Source records:
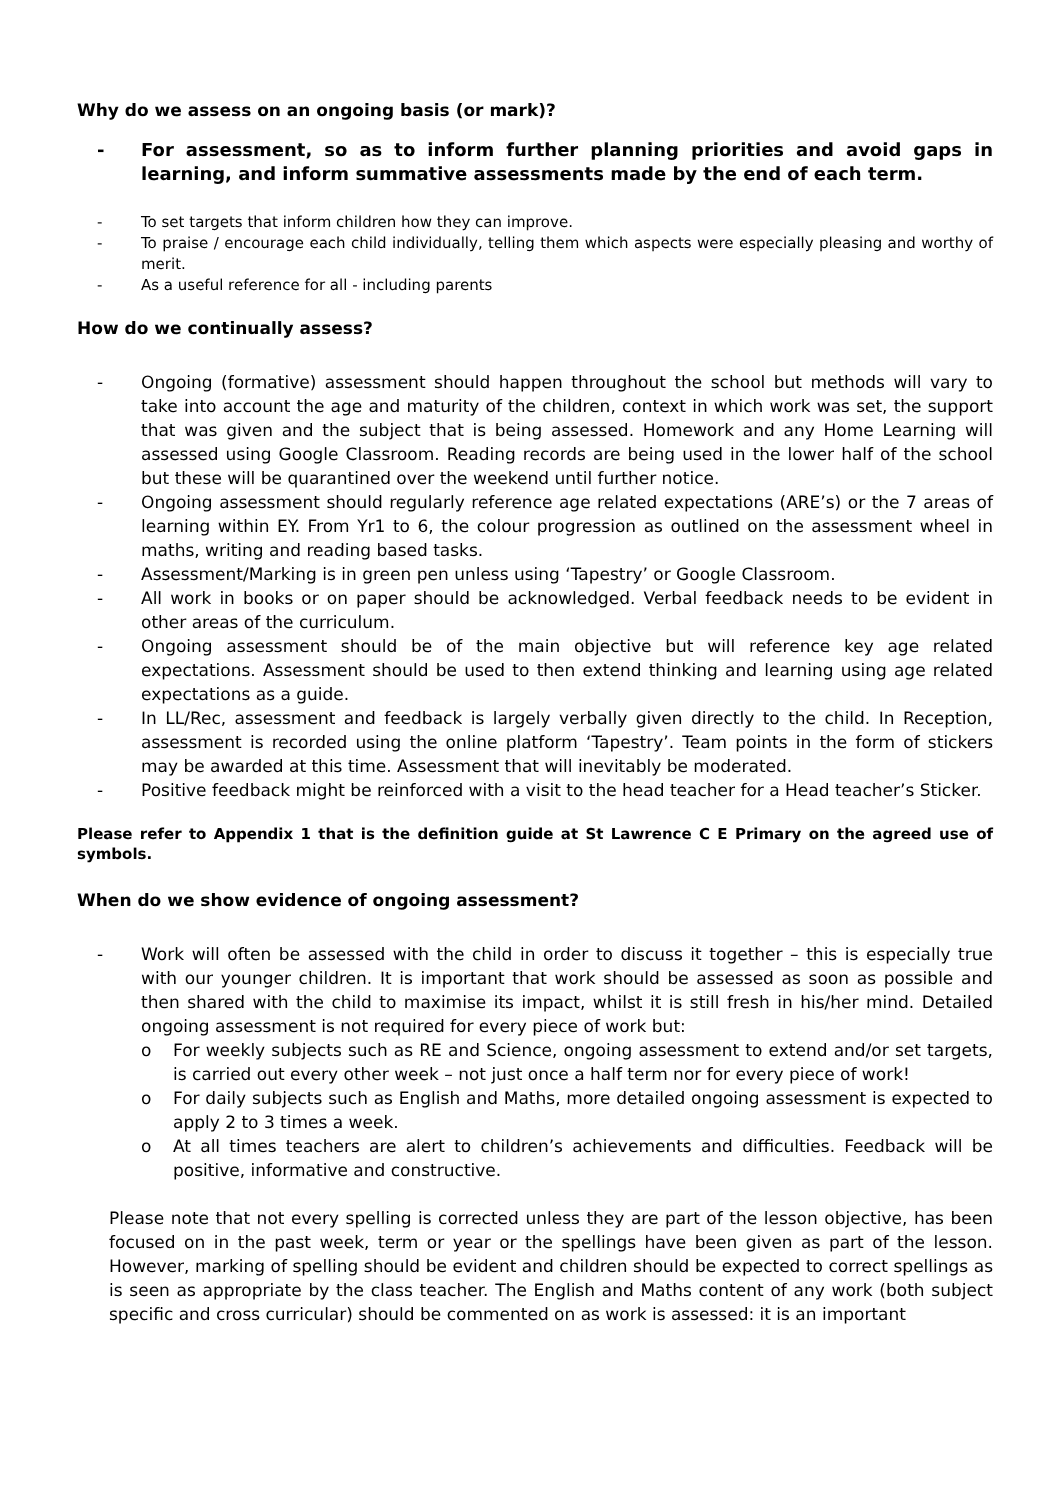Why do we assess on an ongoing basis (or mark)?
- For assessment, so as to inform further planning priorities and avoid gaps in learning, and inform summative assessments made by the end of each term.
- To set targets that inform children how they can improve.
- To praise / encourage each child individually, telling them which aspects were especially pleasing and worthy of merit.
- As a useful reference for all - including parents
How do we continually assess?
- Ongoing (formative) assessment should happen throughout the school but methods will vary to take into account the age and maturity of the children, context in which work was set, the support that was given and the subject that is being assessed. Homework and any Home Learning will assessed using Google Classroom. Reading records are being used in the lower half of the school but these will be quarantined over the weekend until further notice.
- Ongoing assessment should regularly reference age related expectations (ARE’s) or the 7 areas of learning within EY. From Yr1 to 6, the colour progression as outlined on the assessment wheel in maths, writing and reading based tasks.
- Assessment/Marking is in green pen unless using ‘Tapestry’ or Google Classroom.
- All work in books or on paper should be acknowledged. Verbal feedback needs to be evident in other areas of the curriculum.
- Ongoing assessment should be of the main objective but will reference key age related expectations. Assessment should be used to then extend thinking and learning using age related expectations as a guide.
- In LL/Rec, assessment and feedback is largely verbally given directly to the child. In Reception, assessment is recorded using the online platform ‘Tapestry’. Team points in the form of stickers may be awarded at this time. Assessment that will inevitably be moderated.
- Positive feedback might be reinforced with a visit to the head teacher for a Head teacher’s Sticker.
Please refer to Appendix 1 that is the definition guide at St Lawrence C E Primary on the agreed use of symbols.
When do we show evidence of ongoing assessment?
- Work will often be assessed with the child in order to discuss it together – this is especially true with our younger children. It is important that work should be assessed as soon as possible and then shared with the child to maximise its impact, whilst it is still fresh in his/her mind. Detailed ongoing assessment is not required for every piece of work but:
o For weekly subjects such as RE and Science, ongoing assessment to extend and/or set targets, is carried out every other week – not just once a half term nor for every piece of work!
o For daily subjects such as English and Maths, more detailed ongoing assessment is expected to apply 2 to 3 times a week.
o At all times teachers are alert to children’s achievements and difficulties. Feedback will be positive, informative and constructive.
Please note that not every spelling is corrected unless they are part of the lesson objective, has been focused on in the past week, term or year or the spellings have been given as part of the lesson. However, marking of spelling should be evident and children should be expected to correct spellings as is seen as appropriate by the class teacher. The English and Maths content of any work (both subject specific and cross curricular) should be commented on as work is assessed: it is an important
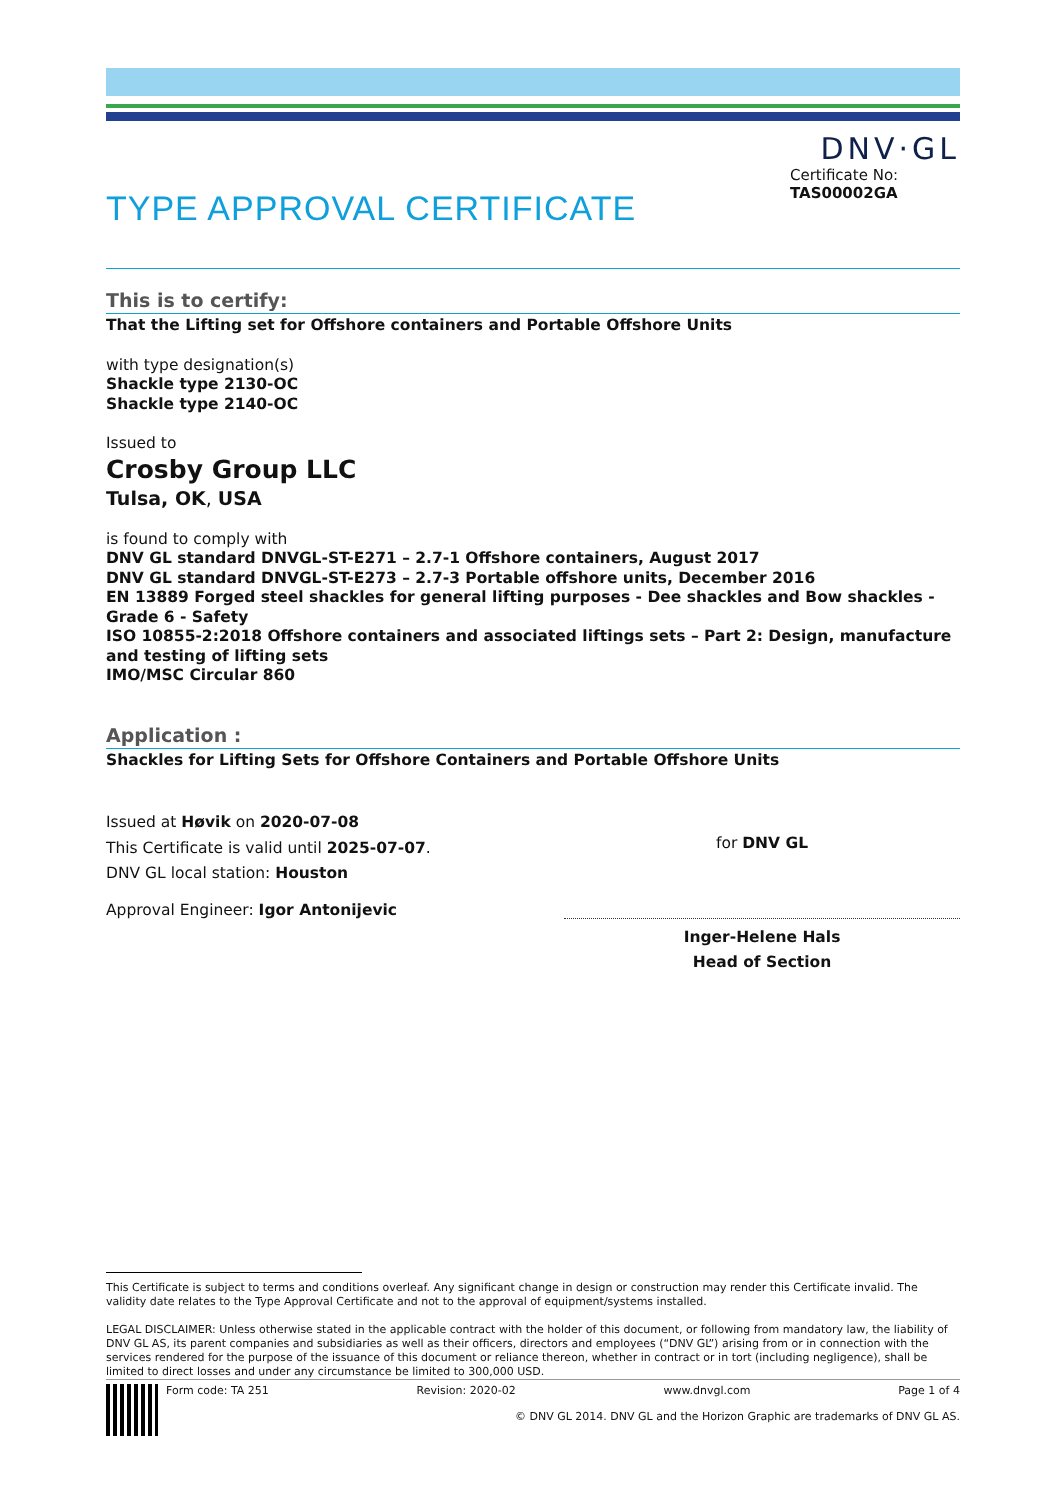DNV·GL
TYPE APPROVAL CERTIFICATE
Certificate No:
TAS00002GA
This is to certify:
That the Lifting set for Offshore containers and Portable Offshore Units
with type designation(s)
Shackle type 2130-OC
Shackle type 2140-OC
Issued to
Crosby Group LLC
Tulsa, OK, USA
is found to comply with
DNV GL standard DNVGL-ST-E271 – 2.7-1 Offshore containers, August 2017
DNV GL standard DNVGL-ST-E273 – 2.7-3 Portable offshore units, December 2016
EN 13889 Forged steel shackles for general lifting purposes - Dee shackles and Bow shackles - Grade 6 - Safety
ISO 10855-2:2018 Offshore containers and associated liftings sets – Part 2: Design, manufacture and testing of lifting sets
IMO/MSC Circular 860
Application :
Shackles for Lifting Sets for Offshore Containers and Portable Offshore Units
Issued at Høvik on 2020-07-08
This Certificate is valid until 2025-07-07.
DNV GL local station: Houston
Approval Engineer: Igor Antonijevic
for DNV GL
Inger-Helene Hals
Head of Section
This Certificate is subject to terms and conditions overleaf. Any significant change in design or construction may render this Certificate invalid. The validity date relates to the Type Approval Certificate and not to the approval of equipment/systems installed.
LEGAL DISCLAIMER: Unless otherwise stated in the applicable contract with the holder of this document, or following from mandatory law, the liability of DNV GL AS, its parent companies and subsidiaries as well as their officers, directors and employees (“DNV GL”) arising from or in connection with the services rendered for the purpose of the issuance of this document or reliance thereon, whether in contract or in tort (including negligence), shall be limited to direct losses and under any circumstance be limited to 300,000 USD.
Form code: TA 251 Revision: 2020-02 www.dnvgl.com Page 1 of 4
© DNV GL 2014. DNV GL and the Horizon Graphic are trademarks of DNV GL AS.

ASSIGNMENT: Exclude the images, then output the data above word for word.

SOLUTION:
Why do we assess on an ongoing basis (or mark)?
- For assessment, so as to inform further planning priorities and avoid gaps in learning, and inform summative assessments made by the end of each term.
- To set targets that inform children how they can improve.
- To praise / encourage each child individually, telling them which aspects were especially pleasing and worthy of merit.
- As a useful reference for all - including parents
How do we continually assess?
- Ongoing (formative) assessment should happen throughout the school but methods will vary to take into account the age and maturity of the children, context in which work was set, the support that was given and the subject that is being assessed. Homework and any Home Learning will assessed using Google Classroom. Reading records are being used in the lower half of the school but these will be quarantined over the weekend until further notice.
- Ongoing assessment should regularly reference age related expectations (ARE’s) or the 7 areas of learning within EY. From Yr1 to 6, the colour progression as outlined on the assessment wheel in maths, writing and reading based tasks.
- Assessment/Marking is in green pen unless using ‘Tapestry’ or Google Classroom.
- All work in books or on paper should be acknowledged. Verbal feedback needs to be evident in other areas of the curriculum.
- Ongoing assessment should be of the main objective but will reference key age related expectations. Assessment should be used to then extend thinking and learning using age related expectations as a guide.
- In LL/Rec, assessment and feedback is largely verbally given directly to the child. In Reception, assessment is recorded using the online platform ‘Tapestry’. Team points in the form of stickers may be awarded at this time. Assessment that will inevitably be moderated.
- Positive feedback might be reinforced with a visit to the head teacher for a Head teacher’s Sticker.
Please refer to Appendix 1 that is the definition guide at St Lawrence C E Primary on the agreed use of symbols.
When do we show evidence of ongoing assessment?
- Work will often be assessed with the child in order to discuss it together – this is especially true with our younger children. It is important that work should be assessed as soon as possible and then shared with the child to maximise its impact, whilst it is still fresh in his/her mind. Detailed ongoing assessment is not required for every piece of work but:
o For weekly subjects such as RE and Science, ongoing assessment to extend and/or set targets, is carried out every other week – not just once a half term nor for every piece of work!
o For daily subjects such as English and Maths, more detailed ongoing assessment is expected to apply 2 to 3 times a week.
o At all times teachers are alert to children’s achievements and difficulties. Feedback will be positive, informative and constructive.
Please note that not every spelling is corrected unless they are part of the lesson objective, has been focused on in the past week, term or year or the spellings have been given as part of the lesson. However, marking of spelling should be evident and children should be expected to correct spellings as is seen as appropriate by the class teacher. The English and Maths content of any work (both subject specific and cross curricular) should be commented on as work is assessed: it is an important
DNV·GL
TYPE APPROVAL CERTIFICATE
Certificate No:
TAS00002GA
This is to certify:
That the Lifting set for Offshore containers and Portable Offshore Units
with type designation(s)
Shackle type 2130-OC
Shackle type 2140-OC
Issued to
Crosby Group LLC
Tulsa, OK, USA
is found to comply with
DNV GL standard DNVGL-ST-E271 – 2.7-1 Offshore containers, August 2017
DNV GL standard DNVGL-ST-E273 – 2.7-3 Portable offshore units, December 2016
EN 13889 Forged steel shackles for general lifting purposes - Dee shackles and Bow shackles - Grade 6 - Safety
ISO 10855-2:2018 Offshore containers and associated liftings sets – Part 2: Design, manufacture and testing of lifting sets
IMO/MSC Circular 860
Application :
Shackles for Lifting Sets for Offshore Containers and Portable Offshore Units
Issued at Høvik on 2020-07-08
This Certificate is valid until 2025-07-07.
DNV GL local station: Houston
Approval Engineer: Igor Antonijevic
for DNV GL
Inger-Helene Hals
Head of Section
This Certificate is subject to terms and conditions overleaf. Any significant change in design or construction may render this Certificate invalid. The validity date relates to the Type Approval Certificate and not to the approval of equipment/systems installed.
LEGAL DISCLAIMER: Unless otherwise stated in the applicable contract with the holder of this document, or following from mandatory law, the liability of DNV GL AS, its parent companies and subsidiaries as well as their officers, directors and employees (“DNV GL”) arising from or in connection with the services rendered for the purpose of the issuance of this document or reliance thereon, whether in contract or in tort (including negligence), shall be limited to direct losses and under any circumstance be limited to 300,000 USD.
Form code: TA 251 Revision: 2020-02 www.dnvgl.com Page 1 of 4
© DNV GL 2014. DNV GL and the Horizon Graphic are trademarks of DNV GL AS.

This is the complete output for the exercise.